Twins left-handed relief pitcher Jose Mijares has long been a highly-rated prospect, with a low-90s fastball and an excellent slider. He appeared to live up to the hype as a rookie in 2009, posting a 2.34 ERA.
Ah, but wait.
Mijares' FIP was 4.01 last year. His xFIP was even worse at 4.43.
Those numbers suggest that Mijares was one of the luckier pitchers in baseball last year.
So, is Mijares a very good pitcher, or is he just an average pitcher who benefited from good fortune in 2009?
A quick glance at Mijares' two big "luck" indicators points overwhelmingly toward the latter.
His BABIP was .266, and he stranded 89 percent of runners. Most pitchers strand about 70 to 75 percent of runners, a range that Mijares typically sat in while in the minors.
So it's safe to assume that he got some stranded runners luck.
Being a "stats guy," it would be very easy for me to just say, "And his .266 BABIP is bound to regress to around the .300 average" and end this article.

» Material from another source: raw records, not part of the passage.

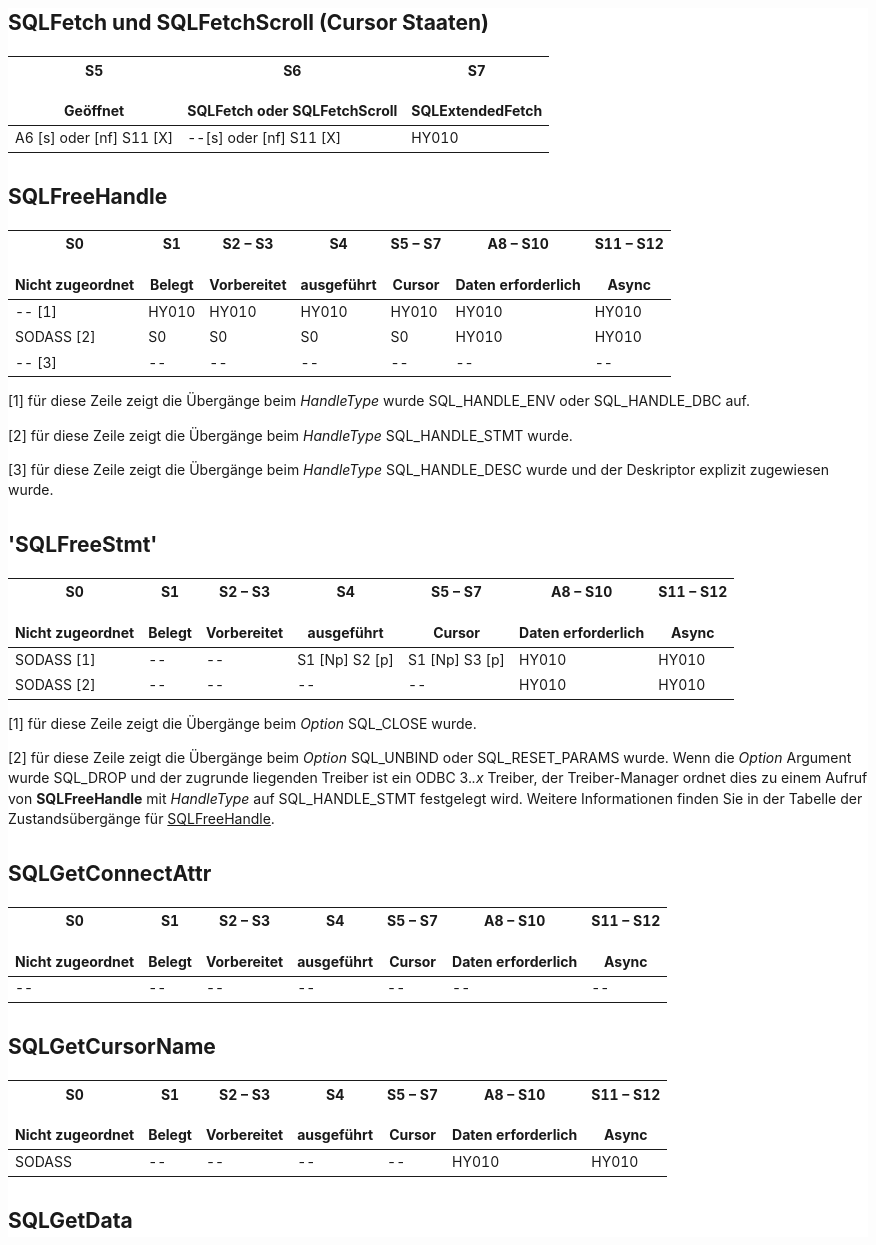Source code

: ## <a name="sqlfetch-and-sqlfetchscroll-cursor-states"></a>SQLFetch und SQLFetchScroll (Cursor Staaten)  
  
|S5<br /><br /> Geöffnet|S6<br /><br /> SQLFetch oder SQLFetchScroll|S7<br /><br /> SQLExtendedFetch|  
|-------------------|---------------------------------------|-----------------------------|  
|A6 [s] oder [nf] S11 [X]|--[s] oder [nf] S11 [X]|HY010|  
  
## <a name="sqlfreehandle"></a>SQLFreeHandle  
  
|S0<br /><br /> Nicht zugeordnet|S1<br /><br /> Belegt|S2 – S3<br /><br /> Vorbereitet|S4<br /><br /> ausgeführt|S5 – S7<br /><br /> Cursor|A8 – S10<br /><br /> Daten erforderlich|S11 – S12<br /><br /> Async|  
|------------------------|----------------------|------------------------|---------------------|----------------------|--------------------------|-----------------------|  
|-- [1]|HY010|HY010|HY010|HY010|HY010|HY010|  
|SODASS [2]|S0|S0|S0|S0|HY010|HY010|  
|-- [3]|--|--|--|--|--|--|  
  
 [1] für diese Zeile zeigt die Übergänge beim *HandleType* wurde SQL_HANDLE_ENV oder SQL_HANDLE_DBC auf.  
  
 [2] für diese Zeile zeigt die Übergänge beim *HandleType* SQL_HANDLE_STMT wurde.  
  
 [3] für diese Zeile zeigt die Übergänge beim *HandleType* SQL_HANDLE_DESC wurde und der Deskriptor explizit zugewiesen wurde.  
  
## <a name="sqlfreestmt"></a>'SQLFreeStmt'  
  
|S0<br /><br /> Nicht zugeordnet|S1<br /><br /> Belegt|S2 – S3<br /><br /> Vorbereitet|S4<br /><br /> ausgeführt|S5 – S7<br /><br /> Cursor|A8 – S10<br /><br /> Daten erforderlich|S11 – S12<br /><br /> Async|  
|------------------------|----------------------|------------------------|---------------------|----------------------|--------------------------|-----------------------|  
|SODASS [1]|--|--|S1 [Np] S2 [p]|S1 [Np] S3 [p]|HY010|HY010|  
|SODASS [2]|--|--|--|--|HY010|HY010|  
  
 [1] für diese Zeile zeigt die Übergänge beim *Option* SQL_CLOSE wurde.  
  
 [2] für diese Zeile zeigt die Übergänge beim *Option* SQL_UNBIND oder SQL_RESET_PARAMS wurde. Wenn die *Option* Argument wurde SQL_DROP und der zugrunde liegenden Treiber ist ein ODBC 3.*.x* Treiber, der Treiber-Manager ordnet dies zu einem Aufruf von **SQLFreeHandle** mit  *HandleType* auf SQL_HANDLE_STMT festgelegt wird. Weitere Informationen finden Sie in der Tabelle der Zustandsübergänge für [SQLFreeHandle](../../../odbc/reference/syntax/sqlfreehandle-function.md).  
  
## <a name="sqlgetconnectattr"></a>SQLGetConnectAttr  
  
|S0<br /><br /> Nicht zugeordnet|S1<br /><br /> Belegt|S2 – S3<br /><br /> Vorbereitet|S4<br /><br /> ausgeführt|S5 – S7<br /><br /> Cursor|A8 – S10<br /><br /> Daten erforderlich|S11 – S12<br /><br /> Async|  
|------------------------|----------------------|------------------------|---------------------|----------------------|--------------------------|-----------------------|  
|--|--|--|--|--|--|--|  
  
## <a name="sqlgetcursorname"></a>SQLGetCursorName  
  
|S0<br /><br /> Nicht zugeordnet|S1<br /><br /> Belegt|S2 – S3<br /><br /> Vorbereitet|S4<br /><br /> ausgeführt|S5 – S7<br /><br /> Cursor|A8 – S10<br /><br /> Daten erforderlich|S11 – S12<br /><br /> Async|  
|------------------------|----------------------|------------------------|---------------------|----------------------|--------------------------|-----------------------|  
|SODASS|--|--|--|--|HY010|HY010|  
  
## <a name="sqlgetdata"></a>SQLGetData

But that's not all I have to say about the Twins' hefty lefty.
Due to his weight, Mijares hides the ball well in his delivery, and it's been statistically shown that pitchers with deceptive deliveries can sustain lower BABIP figures than most.
Indeed, Mijares put up a .253 BABIP across two levels in 2007 and had a .111 figure in his brief MLB stint in 2008.
The biggest component of BABIP is line-drive rate, because at around 70 percent, liners fall in for hits far more often than any other type of batted ball.
Mijares' 11.8 percent liner rate was second lowest in the majors last season.
Given this ability to keep batters from squaring up the ball, Mijares' low BABIP isn't a surprise.
My Expected BABIP formula has his 2009 at .265—one point below the .266 he actually posted, and trailing Colorado's Matt Daley by .004.
It's probably a bit much to ask Mijares to be in the top five in preventing liners year after year, particularly since the statistic is fairly volatile, but I'd be surprised if he wasn't consistently above average in that department from here on out.
When we look at the big picture of Mijares, then, we have to concede that he may not be a 2.34 ERA-quality pitcher (very few pitchers are), but he also isn't the 4.43 ERA pitcher his xFIP claims he is.
My True ERA numbers, which take batted balls into account, have him at 3.66 for 2009. Given his relative inexperience, one can expect him to improve a bit and post a low-to-mid-3s ERA in 2010.